* WORK ORDER *
Where "LIST" appears in a line of the entries below, that line should be copied.

* TASK DATA *

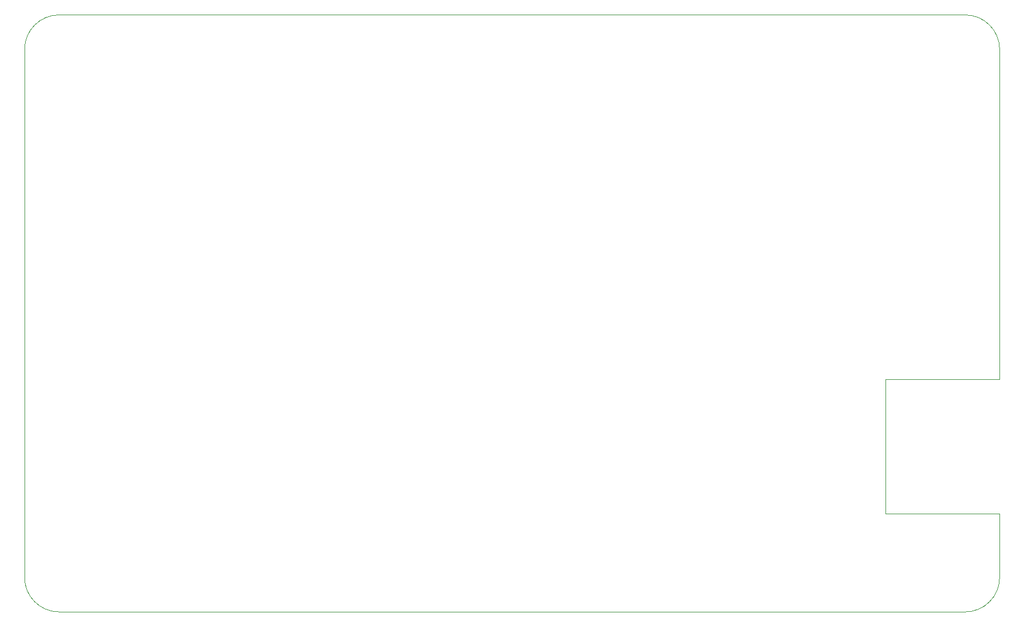
<source format=gbr>
%TF.GenerationSoftware,KiCad,Pcbnew,8.0.1*%
%TF.CreationDate,2025-02-20T00:44:50-08:00*%
%TF.ProjectId,tty2040,74747932-3034-4302-9e6b-696361645f70,a*%
%TF.SameCoordinates,Original*%
%TF.FileFunction,Profile,NP*%
%FSLAX46Y46*%
G04 Gerber Fmt 4.6, Leading zero omitted, Abs format (unit mm)*
G04 Created by KiCad (PCBNEW 8.0.1) date 2025-02-20 00:44:50*
%MOMM*%
%LPD*%
G01*
G04 APERTURE LIST*
%TA.AperFunction,Profile*%
%ADD10C,0.050000*%
%TD*%
G04 APERTURE END LIST*
D10*
X219500000Y-129250000D02*
X219500000Y-138500000D01*
X78250000Y-62000000D02*
G75*
G02*
X83250000Y-57000000I5000000J0D01*
G01*
X83250000Y-57000000D02*
X214500000Y-57000000D01*
X219500000Y-109750000D02*
X203500000Y-109750000D01*
X78250000Y-138500000D02*
X78250000Y-62000000D01*
X219500000Y-138500000D02*
G75*
G02*
X214500000Y-143500000I-5000000J0D01*
G01*
X203000000Y-129250000D02*
X219500000Y-129250000D01*
X203000000Y-109750000D02*
X203000000Y-129250000D01*
X214500000Y-57000000D02*
G75*
G02*
X219500000Y-62000000I0J-5000000D01*
G01*
X83250000Y-143500000D02*
G75*
G02*
X78250000Y-138500000I0J5000000D01*
G01*
X219500000Y-62000000D02*
X219500000Y-109750000D01*
X203500000Y-109750000D02*
X203000000Y-109750000D01*
X214500000Y-143500000D02*
X83250000Y-143500000D01*
M02*

</source>
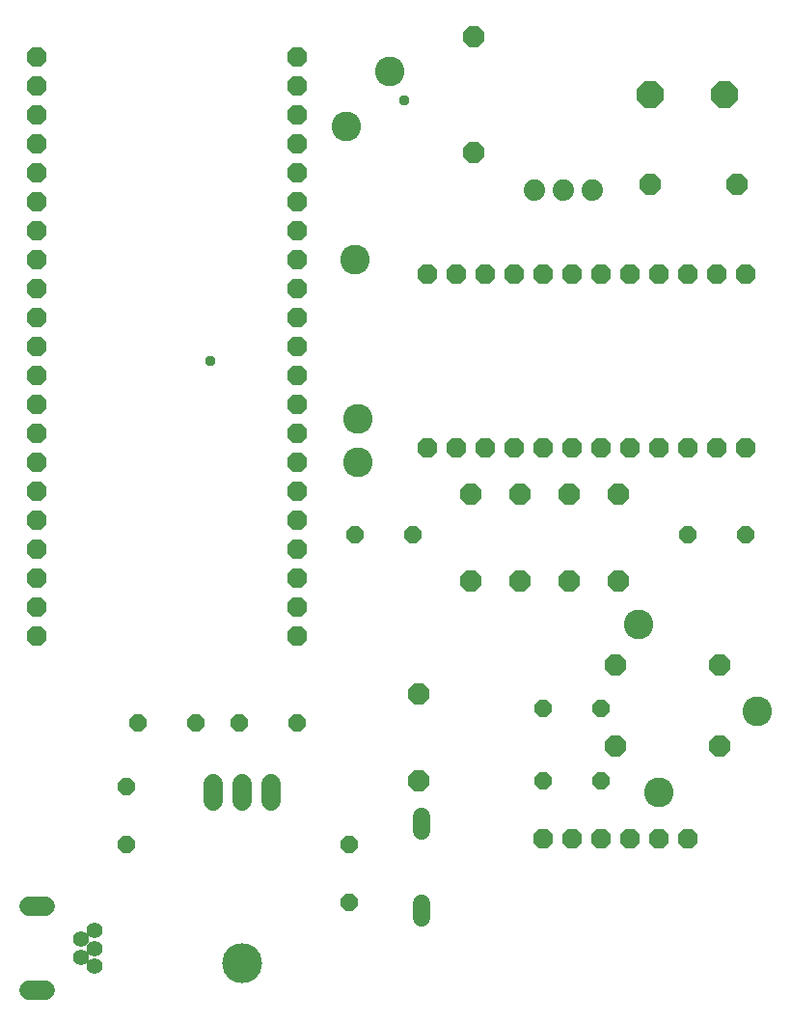
<source format=gbr>
G04 EAGLE Gerber RS-274X export*
G75*
%MOMM*%
%FSLAX34Y34*%
%LPD*%
%INSoldermask Bottom*%
%IPPOS*%
%AMOC8*
5,1,8,0,0,1.08239X$1,22.5*%
G01*
%ADD10P,1.649562X8X22.500000*%
%ADD11C,1.727200*%
%ADD12C,3.505200*%
%ADD13P,1.852186X8X112.500000*%
%ADD14C,1.711200*%
%ADD15C,1.411200*%
%ADD16P,1.852186X8X202.500000*%
%ADD17P,1.852186X8X22.500000*%
%ADD18C,1.524000*%
%ADD19P,1.649562X8X292.500000*%
%ADD20P,2.034460X8X112.500000*%
%ADD21P,2.556822X8X22.500000*%
%ADD22P,2.034460X8X202.500000*%
%ADD23P,1.649562X8X112.500000*%
%ADD24C,1.879600*%
%ADD25C,2.603200*%
%ADD26C,0.959600*%


D10*
X215900Y355600D03*
X266700Y355600D03*
X127000Y355600D03*
X177800Y355600D03*
D11*
X243840Y302260D02*
X243840Y287020D01*
X218440Y287020D02*
X218440Y302260D01*
X193040Y302260D02*
X193040Y287020D01*
D12*
X218440Y144780D03*
D13*
X266700Y431800D03*
X266700Y457200D03*
X266700Y482600D03*
X266700Y508000D03*
X266700Y533400D03*
X266700Y558800D03*
X266700Y584200D03*
X266700Y609600D03*
X266700Y635000D03*
X266700Y660400D03*
X266700Y685800D03*
X266700Y711200D03*
X266700Y736600D03*
X266700Y762000D03*
X266700Y787400D03*
X266700Y812800D03*
X266700Y838200D03*
X266700Y863600D03*
X266700Y889000D03*
X266700Y914400D03*
X266700Y939800D03*
X38100Y431800D03*
X38100Y457200D03*
X38100Y482600D03*
X38100Y508000D03*
X38100Y533400D03*
X38100Y558800D03*
X38100Y584200D03*
X38100Y609600D03*
X38100Y635000D03*
X38100Y660400D03*
X38100Y685800D03*
X38100Y711200D03*
X38100Y736600D03*
X38100Y762000D03*
X38100Y787400D03*
X38100Y812800D03*
X38100Y838200D03*
X38100Y863600D03*
X38100Y889000D03*
X38100Y914400D03*
X38100Y939800D03*
D14*
X31170Y193980D02*
X46250Y193980D01*
X46250Y120980D02*
X31170Y120980D01*
D15*
X77210Y149480D03*
X89210Y157480D03*
X89210Y173480D03*
X89210Y141480D03*
X77210Y165480D03*
D16*
X660400Y749300D03*
X635000Y749300D03*
X609600Y749300D03*
X584200Y749300D03*
X558800Y749300D03*
X533400Y749300D03*
X508000Y749300D03*
X482600Y749300D03*
X457200Y749300D03*
X431800Y749300D03*
X406400Y749300D03*
X381000Y749300D03*
D17*
X381000Y596900D03*
X406400Y596900D03*
X431800Y596900D03*
X457200Y596900D03*
X482600Y596900D03*
X508000Y596900D03*
X533400Y596900D03*
X558800Y596900D03*
X584200Y596900D03*
X609600Y596900D03*
X635000Y596900D03*
X660400Y596900D03*
D16*
X609600Y254000D03*
X584200Y254000D03*
X558800Y254000D03*
X533400Y254000D03*
X508000Y254000D03*
X482600Y254000D03*
D18*
X375920Y260096D02*
X375920Y273304D01*
X375920Y197104D02*
X375920Y183896D01*
D19*
X312420Y248920D03*
X312420Y198120D03*
D20*
X373380Y304800D03*
X373380Y381000D03*
D10*
X482600Y304800D03*
X533400Y304800D03*
X482600Y368300D03*
X533400Y368300D03*
X609600Y520700D03*
X660400Y520700D03*
D21*
X642112Y906780D03*
X577088Y906780D03*
D10*
X317500Y520700D03*
X368300Y520700D03*
D20*
X548640Y480060D03*
X548640Y556260D03*
X505460Y480060D03*
X505460Y556260D03*
X462280Y480060D03*
X462280Y556260D03*
X419100Y480060D03*
X419100Y556260D03*
D22*
X652780Y828040D03*
X576580Y828040D03*
D23*
X116840Y248920D03*
X116840Y299720D03*
D22*
X637540Y335280D03*
X546100Y335280D03*
X637540Y406400D03*
X546100Y406400D03*
D20*
X421640Y855980D03*
X421640Y957580D03*
D24*
X500380Y822960D03*
X474980Y822960D03*
X525780Y822960D03*
D25*
X320040Y584200D03*
X320040Y622300D03*
X584200Y294640D03*
X566420Y441960D03*
X309880Y878840D03*
X347980Y927100D03*
X670560Y365760D03*
X317500Y762000D03*
D26*
X360680Y901700D03*
X190500Y673100D03*
M02*

</source>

* SOLUTION TO THE EXERCISE *
G04 APERTURE LIST*
G04 APERTURE END LIST*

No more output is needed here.